He also added that when there is a big transaction, it just cannot be given to a small firm of like 5 lawyers because they lack the capacity to handle such and that it is very important we revisit the way we train lawyers in the country.

On their final thoughts, Fola Akande said the profession has to evolve, it should be seen as a business, law firm owners must think like a CEO. There is need for a mindset change and law firms must have an array of commercial scale in their business.

For Soji Awogbade, we do not have the actual data to determine the real growth in the economy lawyer’s service and so we need more data than we have today. We also have to price open the economy and learn to value their services appropriately.

Seye Kosoko advised lawyers to make personal development a priority. The reality of life is multidisciplinary and therefore collaboration is necessary. He continued by saying when you bring value to the table, you will dictate your terms.

Ademola SAN said at the peak of practice, investment is necessary as it will help in the rainy days. Law firms must learn to save, to watch their overheads, to practice delayed gratification and finally build good partnerships.

Aigboje concluded by asking some key questions as a form of recommendation.

Why can’t we adopt technology, use mobile phones as the only infrastructure needed to expand our reach?

Why have we not made compulsory the registration of every law practice as a business?

Why can’t our Nigerian law firms have a presence in the UK or other countries to benefit from trade finance?

What needs to be done —
Reproduce the stretch of the panel discussion on law practice from "Seye Kosoko advised" through "from trade finance?", word for word.

Record excerpts —
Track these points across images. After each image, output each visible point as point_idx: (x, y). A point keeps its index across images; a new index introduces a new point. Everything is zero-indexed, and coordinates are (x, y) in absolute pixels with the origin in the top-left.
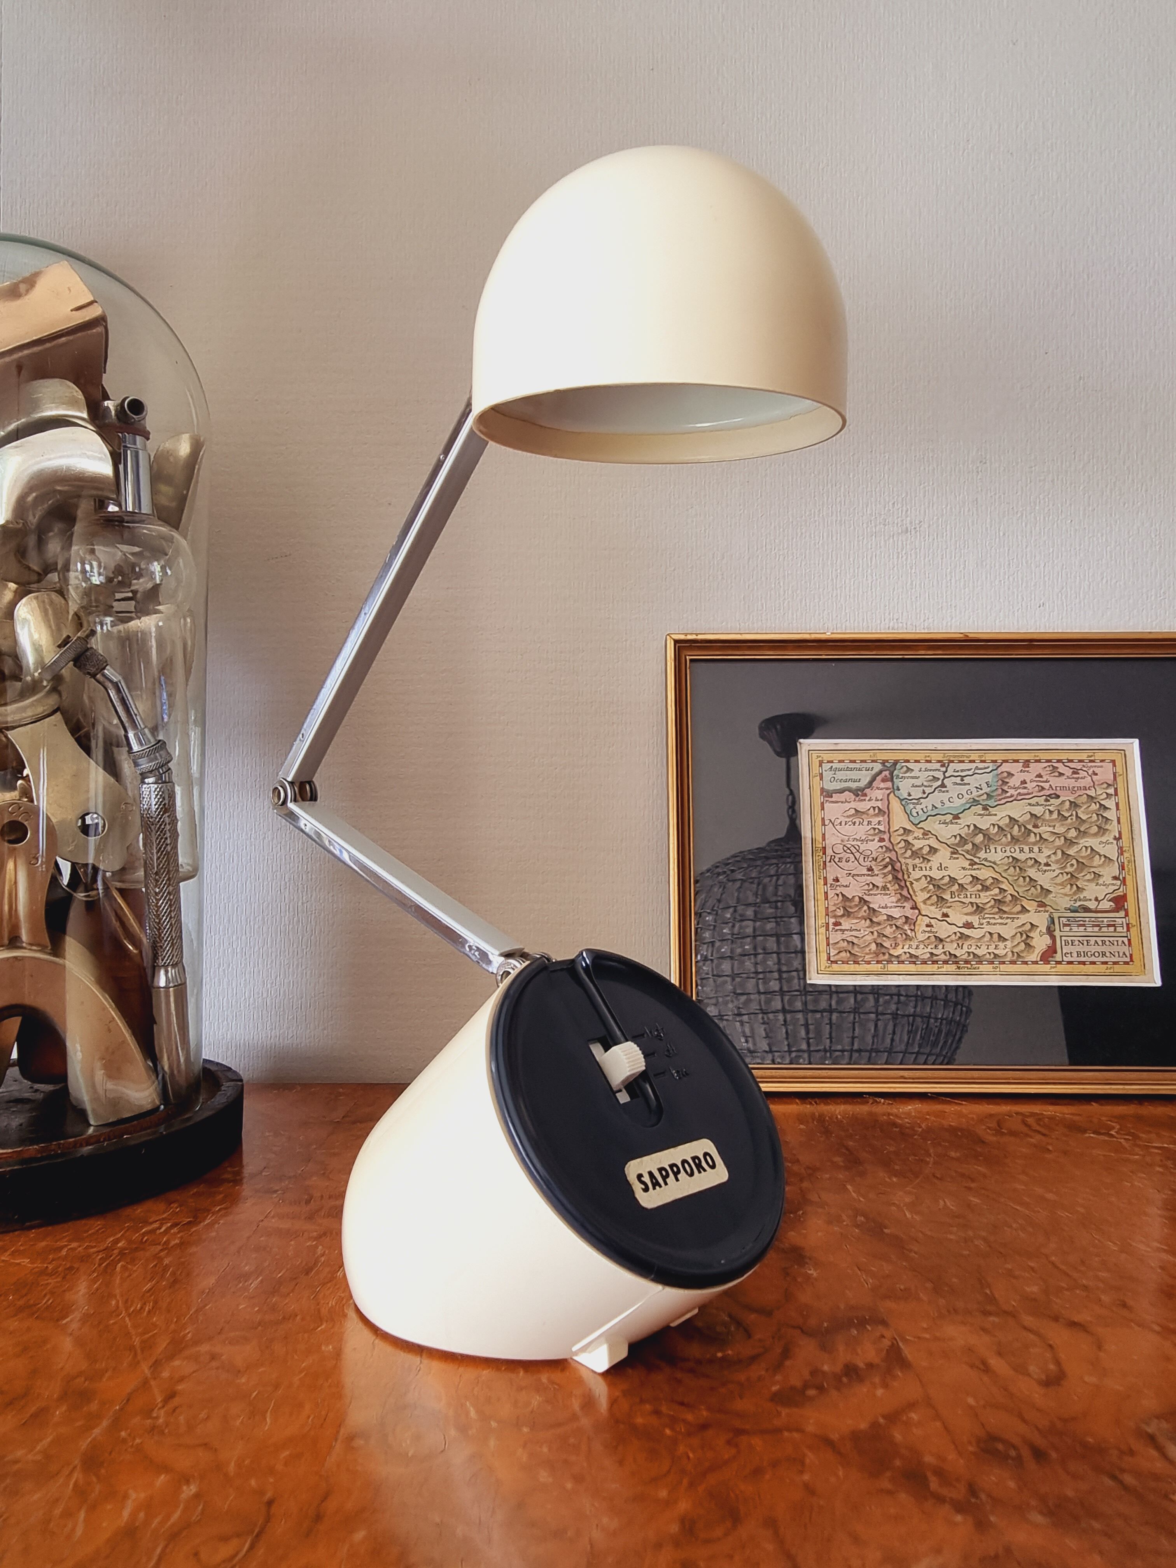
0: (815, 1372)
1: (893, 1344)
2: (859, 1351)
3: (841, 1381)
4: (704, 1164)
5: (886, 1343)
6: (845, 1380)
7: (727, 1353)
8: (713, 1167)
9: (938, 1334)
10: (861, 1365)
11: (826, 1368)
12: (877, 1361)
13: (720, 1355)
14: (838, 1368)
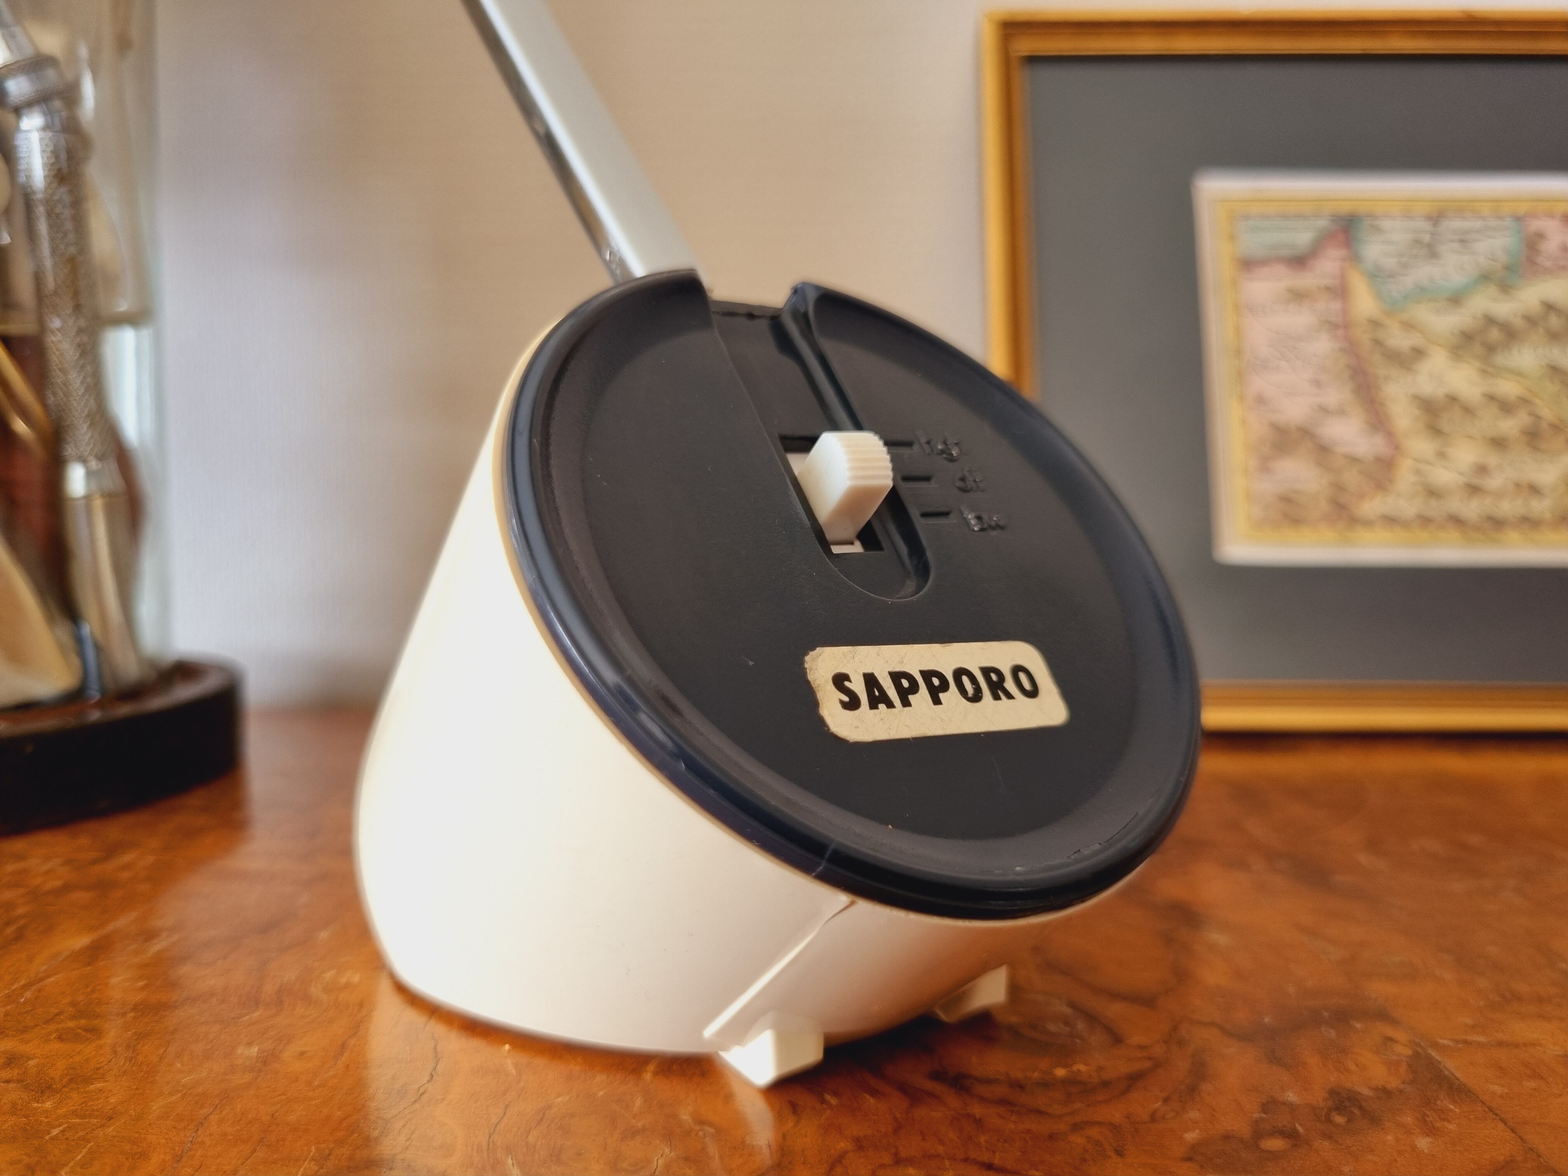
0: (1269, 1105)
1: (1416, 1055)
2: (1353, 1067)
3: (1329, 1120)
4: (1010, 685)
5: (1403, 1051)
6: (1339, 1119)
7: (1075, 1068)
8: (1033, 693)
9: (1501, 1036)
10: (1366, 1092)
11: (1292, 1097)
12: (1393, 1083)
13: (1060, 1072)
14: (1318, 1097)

Written solution —
Seye Kosoko advised lawyers to make personal development a priority. The reality of life is multidisciplinary and therefore collaboration is necessary. He continued by saying when you bring value to the table, you will dictate your terms.

Ademola SAN said at the peak of practice, investment is necessary as it will help in the rainy days. Law firms must learn to save, to watch their overheads, to practice delayed gratification and finally build good partnerships.

Aigboje concluded by asking some key questions as a form of recommendation.

Why can’t we adopt technology, use mobile phones as the only infrastructure needed to expand our reach?

Why have we not made compulsory the registration of every law practice as a business?

Why can’t our Nigerian law firms have a presence in the UK or other countries to benefit from trade finance?